Pero más allá de los avances demostrados durante el torneo, los Juegos Mundiales de Robots Humanoides también han dejado imágenes tan llamativas como insólitas. Uno de los momentos más destacados fue el robot que logró superar el récord mundial de Usain Bolt en los 100 metros lisos, aunque después tuvo dificultades para frenar y terminó corriendo en paralelo a un muro. Además, a ello se han sumado otros incidentes, con robots que han perdido el equilibrio por distraerse, han terminado en el suelo o incluso han colisionado contra las paredes durante las pruebas.
Las imágenes compartidas en las redes sociales ponen de manifiesto una de las grandes limitaciones que todavía afrontan los robots humanoides, debido a que la velocidad y potencia no siempre van acompañadas de estabilidad y capacidad de reacción. Además, con esto queda claro que los robots todavía tienen mucho margen de mejora cuando deben funcionar de forma completamente autónoma, sin la posibilidad de que una persona intervenga a distancia para corregir sus movimientos.

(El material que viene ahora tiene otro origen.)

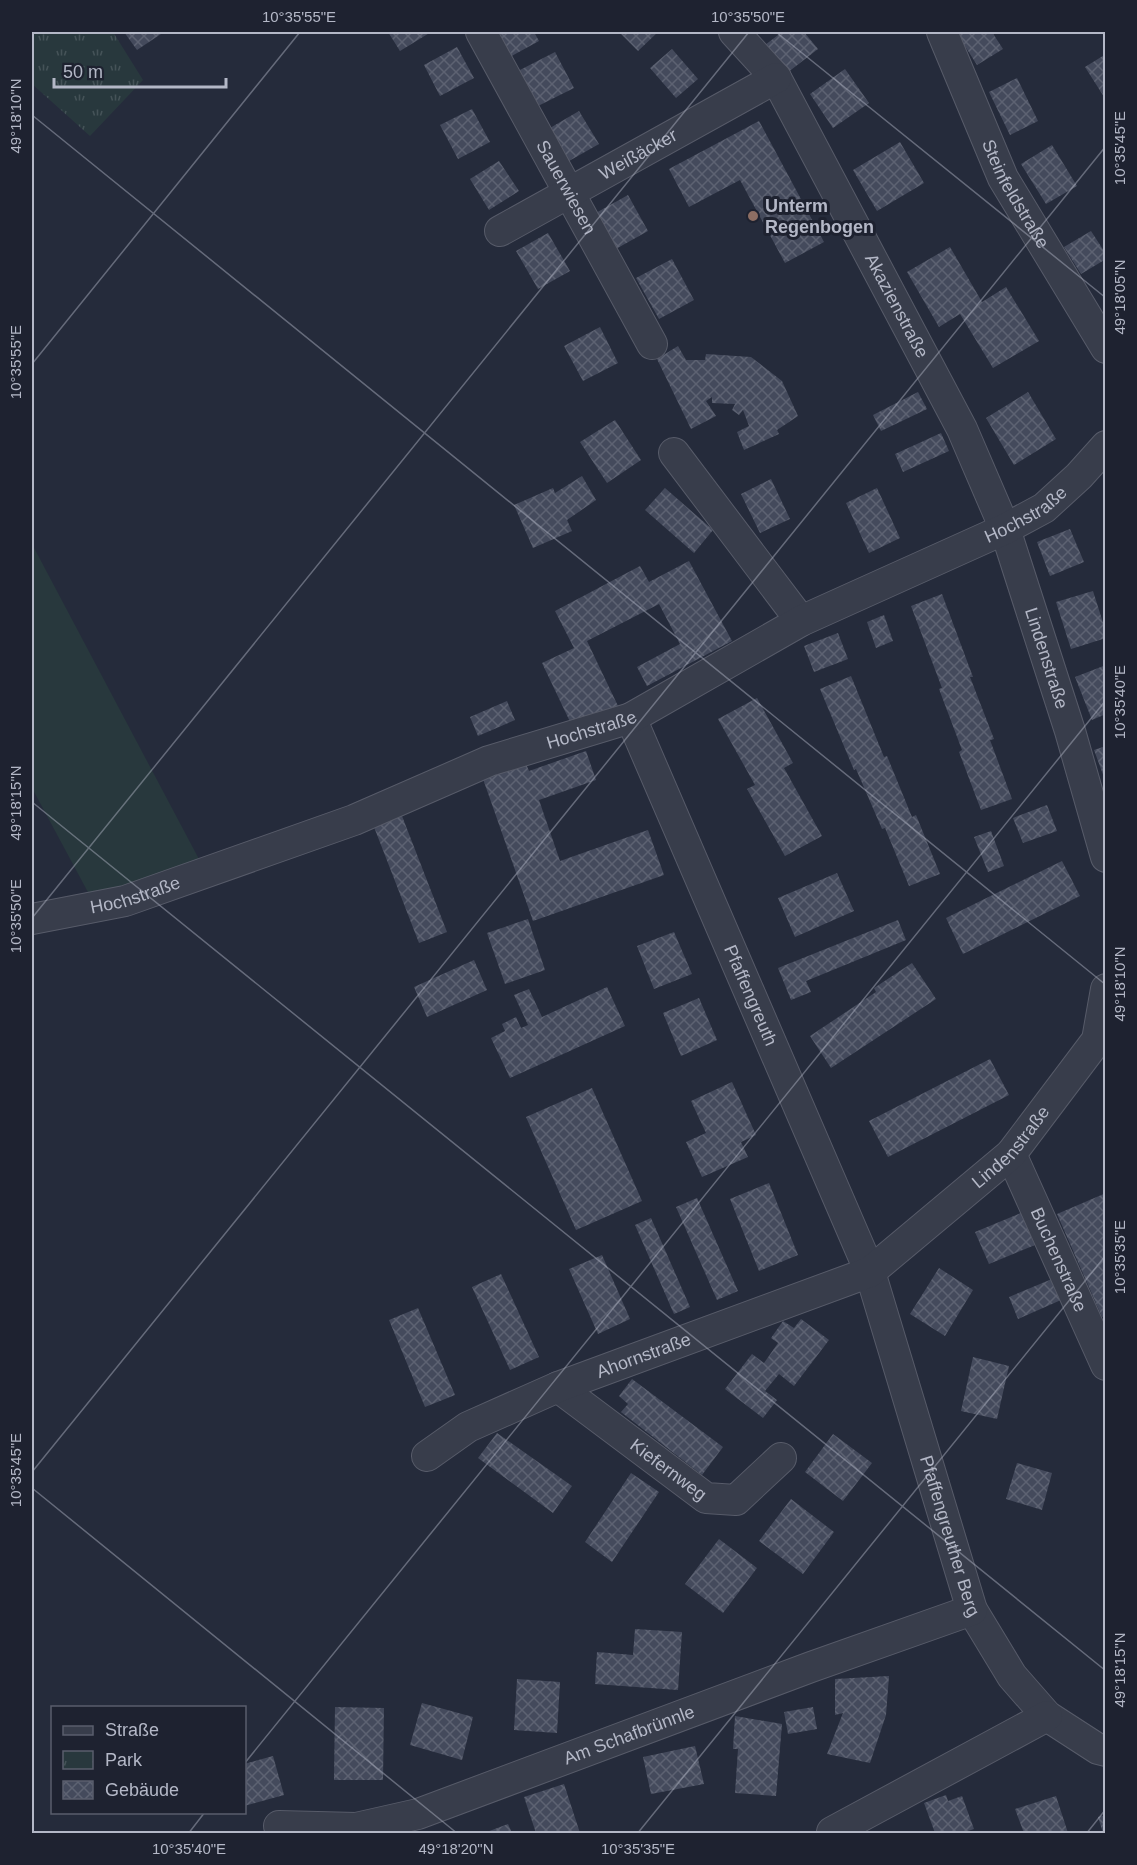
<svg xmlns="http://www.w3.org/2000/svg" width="1137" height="1865" font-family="Helvetica,sans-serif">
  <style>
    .grass { fill: #28383d }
    .park { fill: url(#park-tufts) }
    .building { fill: url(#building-cross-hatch) }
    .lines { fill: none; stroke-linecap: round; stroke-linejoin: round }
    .minor-casing { stroke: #575b69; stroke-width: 32 }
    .minor { stroke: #383d4b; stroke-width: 30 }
    .ticks { fill: none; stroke: #b4b8c7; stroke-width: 1.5; stroke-opacity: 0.45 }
    .education-dot { fill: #8d6e63; stroke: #1e2230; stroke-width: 2 }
    .labels { text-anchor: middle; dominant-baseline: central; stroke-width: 6; stroke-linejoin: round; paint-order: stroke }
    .street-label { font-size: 18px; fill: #b4b8c7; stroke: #1e2230 }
    .poi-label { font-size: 18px; font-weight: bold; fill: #b4b8c7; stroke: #1e2230; text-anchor: start }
    .neatline { fill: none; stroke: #b4b8c7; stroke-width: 2 }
    .ticks-label { font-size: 15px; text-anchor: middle; fill: #b4b8c7 }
  </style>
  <defs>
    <pattern id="park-tufts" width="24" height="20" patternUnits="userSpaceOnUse" patternTransform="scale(1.5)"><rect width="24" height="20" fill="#28383d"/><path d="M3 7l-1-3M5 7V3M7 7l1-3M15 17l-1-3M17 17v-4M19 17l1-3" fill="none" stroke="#455358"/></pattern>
    <pattern id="building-cross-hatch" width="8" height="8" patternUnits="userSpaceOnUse" patternTransform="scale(1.5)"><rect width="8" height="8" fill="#444a5c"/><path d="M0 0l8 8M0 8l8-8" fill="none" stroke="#5d6272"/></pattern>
  </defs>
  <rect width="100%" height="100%" fill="#252b3b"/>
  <path class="grass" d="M32 544 200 861 90 896 32 788Z"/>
  <path class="park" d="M32 32H113L143 80 90 136 32 84Z"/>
  <path class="building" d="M124 32H164L137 50Z
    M388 32H431L400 51Z
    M494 32H534L539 41 508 58Z
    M619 32H658L638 51Z
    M782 32H804L818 49 787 73 765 45Z
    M956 32H992L1003 49 977 65Z
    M457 47 474 78 440 96 424 65Z
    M672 49 698 79 676 98 650 68Z
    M555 52 574 88 536 107 518 71Z
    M1106 54V100L1085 67Z
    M845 69 869 103 833 128 810 94Z
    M1017 78 1038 121 1010 135 989 92Z
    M472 109 490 142 458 159 440 125Z
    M579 111 599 144 569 161 550 128Z
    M759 121 824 242 785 263 740 180 689 207 669 169Z
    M900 142 924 183 877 211 853 170Z
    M1052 145 1077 186 1046 204 1021 164Z
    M499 161 519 191 489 210 470 179Z
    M628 195 648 231 614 250 594 214Z
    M1091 231 1106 254V259L1081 274 1064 247Z
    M548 233 570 271 538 289 516 251Z
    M950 247 982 302 1006 287 1039 341 993 368 960 314 939 327 907 272Z
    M672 259 694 300 659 319 636 278Z
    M600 327 618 363 583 381 564 346Z
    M678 346 686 360H705L706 354 751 357 782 381 798 416 777 430 779 434 744 450 737 432 749 426 743 410 739 415 732 410 735 404 712 403V397L706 401 716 416 691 429 657 359Z
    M918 392 927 409 881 431 873 415Z
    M1028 392 1056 439 1014 465 986 418Z
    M615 420 641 460 607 483 580 442Z
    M941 433 949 451 903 472 895 454Z
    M582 476 596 500 567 520 572 531 533 548 514 505 553 488 555 493Z
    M771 479 790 519 760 533 741 494Z
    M665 488 713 530 694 553 645 510Z
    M877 488 900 538 869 553 846 503Z
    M1070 529 1084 562 1050 576 1037 542Z
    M689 561 732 641 647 686 637 667 680 644 659 604 587 641 618 706 573 728 542 663 574 648 555 611 640 566 649 582Z
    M1093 591 1106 632V638L1071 649 1056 602Z
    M942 594 973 677H970L994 739 990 740 1012 799 981 810 959 752 962 750 939 689 942 688 911 606Z
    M884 615 893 641 876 648 867 622Z
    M838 633 848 659 814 672 804 646Z
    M1106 665V714L1092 720 1075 677Z
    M851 676 884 757 887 756 912 817 916 815 940 874 909 886 885 828 882 829 856 769 854 770 820 689Z
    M757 698 793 763 784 768 822 836 785 856 747 789 755 785 718 719Z
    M507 701 515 720 478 736 470 717Z
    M1106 746V780H1105L1094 750Z
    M586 751 596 780 539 800 560 861 648 830 664 875 533 921 483 779 526 764 529 771Z
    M1047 805 1057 831 1023 843 1013 818Z
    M402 816 447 932 419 943 374 827Z
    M991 831 1004 866 988 872 974 837Z
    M1062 861 1080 896 963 954 946 918Z
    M837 873 854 911 795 937 778 898Z
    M528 919 545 970 505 984 487 933Z
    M898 920 906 940 806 981 811 992 791 1000 778 968Z
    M674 932 692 974 654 989 637 946Z
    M474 960 487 990 427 1017 414 987Z
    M912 963 936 999 831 1068 810 1036 876 992 874 988Z
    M607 987 625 1026 510 1078 491 1038 505 1031 502 1024 516 1017 521 1028 528 1025 514 995 529 989 542 1017Z
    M699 998 717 1040 681 1056 663 1013Z
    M990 1059 1009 1095 888 1157 869 1121Z
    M732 1082 756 1135 741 1142 748 1157 702 1177 686 1142 706 1133 691 1101Z
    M592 1088 642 1201 576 1230 526 1117Z
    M769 1183 798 1255 759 1271 730 1199Z
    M1106 1193V1316L1102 1317 1057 1214Z
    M697 1198 738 1291 717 1300 676 1207Z
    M1021 1213 1035 1245 989 1264 975 1232Z
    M651 1218 690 1307 674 1314 635 1225Z
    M602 1255 630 1319 598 1334 569 1269Z
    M939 1268 973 1290 945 1336 910 1314Z
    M501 1274 539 1357 510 1370 472 1287Z
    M1052 1279 1061 1300 1018 1319 1009 1297Z
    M418 1308 455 1395 425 1407 389 1320Z
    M801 1319 829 1340 794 1386 779 1374 765 1391 777 1400 763 1418 725 1389 752 1354 764 1363 778 1343 771 1338 783 1321 794 1328Z
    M973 1357 1009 1366 997 1419 961 1411Z
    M632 1379 723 1447 702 1475 621 1412 628 1404 619 1396Z
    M497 1433 572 1486 553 1513 478 1458Z
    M833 1434 872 1463 843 1501 805 1472Z
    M1017 1463 1052 1473 1042 1510 1006 1499Z
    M631 1473 659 1492 612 1562 585 1542Z
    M791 1499 834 1532 803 1574 759 1541Z
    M719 1539 757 1568 723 1613 685 1584Z
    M635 1629 682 1632 678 1690 595 1684 597 1652 633 1655Z
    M889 1676 886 1715 870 1763 827 1754 843 1713 835 1715V1679Z
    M517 1679 560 1682 557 1733 514 1730Z
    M422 1703 473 1717 462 1760 410 1745Z
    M335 1707 384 1708 383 1780H334Z
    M813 1707 817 1729 788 1734 784 1712Z
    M735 1716 782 1724 776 1796 735 1793 738 1749H733Z
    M695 1746 704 1784 651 1794 643 1757Z
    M273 1756 284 1795 244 1806V1764Z
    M564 1784 580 1833H536L524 1797Z
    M946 1795 948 1801 962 1796 974 1829 962 1833H935L924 1803Z
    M1056 1796 1068 1833H1024L1015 1809Z
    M1106 1815V1833H1103L1098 1817Z
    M508 1824 512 1833H484Z"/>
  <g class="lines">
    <g class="minor-casing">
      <g id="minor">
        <path id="s1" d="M481 32 652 344"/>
        <path id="s2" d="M734 32 776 78 962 429 1005 529 1070 731 1106 857"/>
        <path id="s3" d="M942 32 1003 178 1106 348"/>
        <path id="s4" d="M500 231 776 78"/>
        <path d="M674 453 801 621"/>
        <path id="s5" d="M631 718 870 1272 972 1610 1012 1676 1047 1716 1098 1749 1106 1751"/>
        <path id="s6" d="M32 919 125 901 354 820 489 761 631 718 801 621 1005 529 1044 508 1079 476 1106 446"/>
        <path id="s7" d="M1011 1154 1106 1365"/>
        <path id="s8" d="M558 1387 706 1498 736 1500 781 1458"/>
        <path id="s9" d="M427 1456 468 1427 558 1387 870 1272 1011 1154 1097 1040 1106 989"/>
        <path id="s10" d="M279 1826 356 1828 418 1814 811 1667 972 1610"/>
        <path d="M832 1832 1047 1716"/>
      </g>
    </g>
    <use href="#minor" class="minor"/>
  </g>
  <path class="ticks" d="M776 32 1106 298M32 115 1106 985M32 364 300 32M32 802 1106 1671M32 918 749 32M32 1472 1106 146M32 1488 458 1834M244 1764 1106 700M188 1834 205 1812M637 1834 1106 1255M1086 1834 1106 1809"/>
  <circle class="education-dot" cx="753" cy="216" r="6"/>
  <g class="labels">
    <g class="street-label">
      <text stroke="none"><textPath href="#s4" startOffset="158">Weißäcker</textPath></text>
      <text stroke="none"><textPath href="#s1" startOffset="177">Sauerwiesen</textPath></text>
      <text stroke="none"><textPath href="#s3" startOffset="178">Steinfeldstraße</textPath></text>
      <text stroke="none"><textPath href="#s2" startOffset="320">Akazienstraße</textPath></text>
      <text stroke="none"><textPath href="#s6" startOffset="1078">Hochstraße</textPath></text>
      <text stroke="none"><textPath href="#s2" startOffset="704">Lindenstraße</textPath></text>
      <text stroke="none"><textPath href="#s6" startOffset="592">Hochstraße</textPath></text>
      <text stroke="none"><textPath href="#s6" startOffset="106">Hochstraße</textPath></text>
      <text stroke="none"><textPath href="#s5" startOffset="302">Pfaffengreuth</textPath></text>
      <text stroke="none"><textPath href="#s9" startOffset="670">Lindenstraße</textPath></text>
      <text stroke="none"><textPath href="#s7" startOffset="116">Buchenstraße</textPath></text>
      <text stroke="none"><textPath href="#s9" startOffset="240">Ahornstraße</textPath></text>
      <text stroke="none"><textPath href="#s8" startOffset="138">Kiefernweg</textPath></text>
      <text stroke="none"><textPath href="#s5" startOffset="879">Pfaffengreuther Berg</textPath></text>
      <text stroke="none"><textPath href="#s10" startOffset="366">Am Schafbrünnle</textPath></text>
    </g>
    <g class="poi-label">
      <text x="765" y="206">Unterm<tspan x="765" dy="21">Regenbogen</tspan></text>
    </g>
  </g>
  <rect width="1137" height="1865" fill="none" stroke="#1e2230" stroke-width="66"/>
  <rect x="51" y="1706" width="195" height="108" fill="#1e2230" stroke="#5a5e6c" stroke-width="1.5"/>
  <rect x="63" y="1726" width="30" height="9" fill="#383d4b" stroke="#5a5e6c" stroke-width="1.5"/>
  <text x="105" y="1736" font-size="18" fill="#b4b8c7">Straße</text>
  <rect x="63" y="1751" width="30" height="18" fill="url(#park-tufts)" stroke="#5a5e6c" stroke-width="1.5"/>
  <text x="105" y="1766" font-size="18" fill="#b4b8c7">Park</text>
  <rect x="63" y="1781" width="30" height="18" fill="url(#building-cross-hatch)" stroke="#5a5e6c" stroke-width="1.5"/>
  <text x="105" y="1796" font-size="18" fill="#b4b8c7">Gebäude</text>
  <path d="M54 78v9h172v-9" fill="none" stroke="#b4b8c7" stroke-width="3"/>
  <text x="63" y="78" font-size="18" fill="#b4b8c7" stroke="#1e2230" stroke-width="4.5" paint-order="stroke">50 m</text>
  <rect x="33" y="33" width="1071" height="1799" class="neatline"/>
  <g class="ticks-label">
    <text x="299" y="22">10°35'55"E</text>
    <text x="748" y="22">10°35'50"E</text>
    <text transform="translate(16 116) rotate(-90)" y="5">49°18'10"N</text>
    <text transform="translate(1120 148) rotate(-90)" y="5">10°35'45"E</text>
    <text transform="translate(1120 297) rotate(-90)" y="5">49°18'05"N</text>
    <text transform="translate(16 362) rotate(-90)" y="5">10°35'55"E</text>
    <text transform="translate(1120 702) rotate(-90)" y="5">10°35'40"E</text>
    <text transform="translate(16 803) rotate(-90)" y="5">49°18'15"N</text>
    <text transform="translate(16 916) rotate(-90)" y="5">10°35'50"E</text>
    <text transform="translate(1120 984) rotate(-90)" y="5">49°18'10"N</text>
    <text transform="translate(1120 1257) rotate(-90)" y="5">10°35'35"E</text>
    <text transform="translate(16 1470) rotate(-90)" y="5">10°35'45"E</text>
    <text transform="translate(1120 1670) rotate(-90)" y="5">49°18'15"N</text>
    <text x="189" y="1854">10°35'40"E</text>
    <text x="456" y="1854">49°18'20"N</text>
    <text x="638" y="1854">10°35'35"E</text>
  </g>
</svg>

Los vídeos virales de los ‘fails’ de los robots humanoides
En los últimos días se han compartido numerosos vídeos que recopilan algunos de los momentos más llamativos y los fallos protagonizados por los robots durante las pruebas, desde caídas y choques hasta problemas de coordinación. Algunas de estas imágenes se han hecho virales y han mostrado la otra cara de una competición, que también sirve para comprobar las limitaciones que todavía presentan estas máquinas.
Los Juegos Mundiales de Robots Humanoides han servido para mostrar hasta dónde ha avanzado esta tecnología, pero también para dejar claro que todavía existen importantes retos por resolver.
Los récords y las demostraciones reflejan el rápido desarrollado de estos dispositivos, mientras que las caídas y los choques evidencias las dificultades que aún deben superar para desenvolverse de forma autónoma y fiable. Por ende, la evolución de los robots volverá a ponerse a prueba en la próxima edición, prevista para 2027. La cuestión ya no será únicamente si son capaces de correr más rápido o realizar determinadas tareas, sino si consiguen hacerlo de forma autónoma, estable y fiable en situaciones cada vez más cercanas a las que encontrarán en el mundo real.